I believe that if a supplement does not smell or taste good there is a very high likelihood that the supplement will do more harm than good. Our bodies will never lie (our minds do all the time). If our body is giving us a signal to stop these foods we should listen and cooperate. It took me many years to fully appreciate this and bypass the standard nutritional recommendations that flax is such a wonderful supplement and everyone should be on it.

I do believe it is effective for many people; but, as of last month, I have stopped recommending flax oil. I believe that the oil is so perishable that even if it is kept cold it is likely that some of the fat is oxidized and becomes somewhat rancid which accounts for the bad taste that many people experience. I believe that if one uses a coffee grinder or food processor to grind the seeds and sprinkle them on food the flax would be much less likely to have oxidation of its fatty acids.

The other consideration, though, is the metabolism of the fat in flax. The main fatty acid in flax is alpha linolenic acid (ALA). I have been doing large numbers of fatty acid analysis through John Hopkins Hospital and it seems most individuals I have tested have elevated levels of ALA. Many people do not have the necessary pathways optimized to process this fat down the chain so it can be fully utilized. It then backs up and can cause complications.

I believe most people tolerate fish oil (EPA/DHA) much better. The problem with most fish oil (see article this newsletter) is that it is contaminated with mercury and polychlorinated biphenyls (PCBs). If you use this source, it is important to use a supply that has been molecularly distilled. This process will remove these toxic contaminants. I use a product called Nordic Natural (800-662-2544) in my office that is relatively inexpensive yet does not have any mercury present.

Fish oil is an omega three oil which is very similar to flaxseed oil, but it is generally much better tolerated than flax.

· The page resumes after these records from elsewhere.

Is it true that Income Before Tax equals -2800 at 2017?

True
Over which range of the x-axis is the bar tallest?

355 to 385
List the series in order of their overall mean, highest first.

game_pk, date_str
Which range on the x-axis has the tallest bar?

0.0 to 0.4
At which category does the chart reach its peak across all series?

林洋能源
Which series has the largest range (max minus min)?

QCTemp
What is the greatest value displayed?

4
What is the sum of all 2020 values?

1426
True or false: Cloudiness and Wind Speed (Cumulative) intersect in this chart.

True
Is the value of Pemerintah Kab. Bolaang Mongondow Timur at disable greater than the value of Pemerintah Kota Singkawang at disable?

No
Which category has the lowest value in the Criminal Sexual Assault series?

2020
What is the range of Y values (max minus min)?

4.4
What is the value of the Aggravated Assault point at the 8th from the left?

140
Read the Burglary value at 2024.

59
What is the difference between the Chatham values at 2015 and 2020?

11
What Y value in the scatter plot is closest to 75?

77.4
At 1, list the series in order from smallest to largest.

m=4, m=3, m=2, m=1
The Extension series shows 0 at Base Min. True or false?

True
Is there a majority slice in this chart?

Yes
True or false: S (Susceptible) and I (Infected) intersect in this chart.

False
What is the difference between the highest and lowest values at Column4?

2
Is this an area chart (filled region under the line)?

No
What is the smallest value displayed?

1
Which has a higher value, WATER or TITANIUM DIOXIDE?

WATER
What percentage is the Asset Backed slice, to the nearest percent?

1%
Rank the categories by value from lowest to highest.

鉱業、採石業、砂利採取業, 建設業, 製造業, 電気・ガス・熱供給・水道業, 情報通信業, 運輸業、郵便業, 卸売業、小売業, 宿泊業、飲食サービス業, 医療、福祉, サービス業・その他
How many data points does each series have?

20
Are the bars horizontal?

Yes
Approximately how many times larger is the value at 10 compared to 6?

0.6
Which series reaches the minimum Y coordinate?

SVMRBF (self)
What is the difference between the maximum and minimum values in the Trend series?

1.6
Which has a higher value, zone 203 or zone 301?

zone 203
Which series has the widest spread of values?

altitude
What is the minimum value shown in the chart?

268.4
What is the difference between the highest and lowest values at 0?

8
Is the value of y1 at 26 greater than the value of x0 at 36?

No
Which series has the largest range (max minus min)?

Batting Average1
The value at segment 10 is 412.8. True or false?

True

However, if one belches, bloats or becomes worse with the fish oil, it should be stopped immediately. It is important to balance omega three oils with omega six oils. A good ratio is about 1:3. The best omega six oil for most people would be evening primrose oil (EPO). We have the 1300 mg EPO capsules in our office but they are also available in 500 mg capsules.

However, only 10% of the oil is GLA or the active fatty acid. In practical terms, this would mean that the capsule has 130 mg of the omega six. One would then require about 390 mg of the EPA/DHA combination to balance it out. Fortunately, the Nordic oils capsules have just that amount (300 mg of EPA/DHA combined). So one of the EPO capsules would be balanced with about one of the fish oil capsules. The precise ratio actually would be three EPO and four fish oil capsules.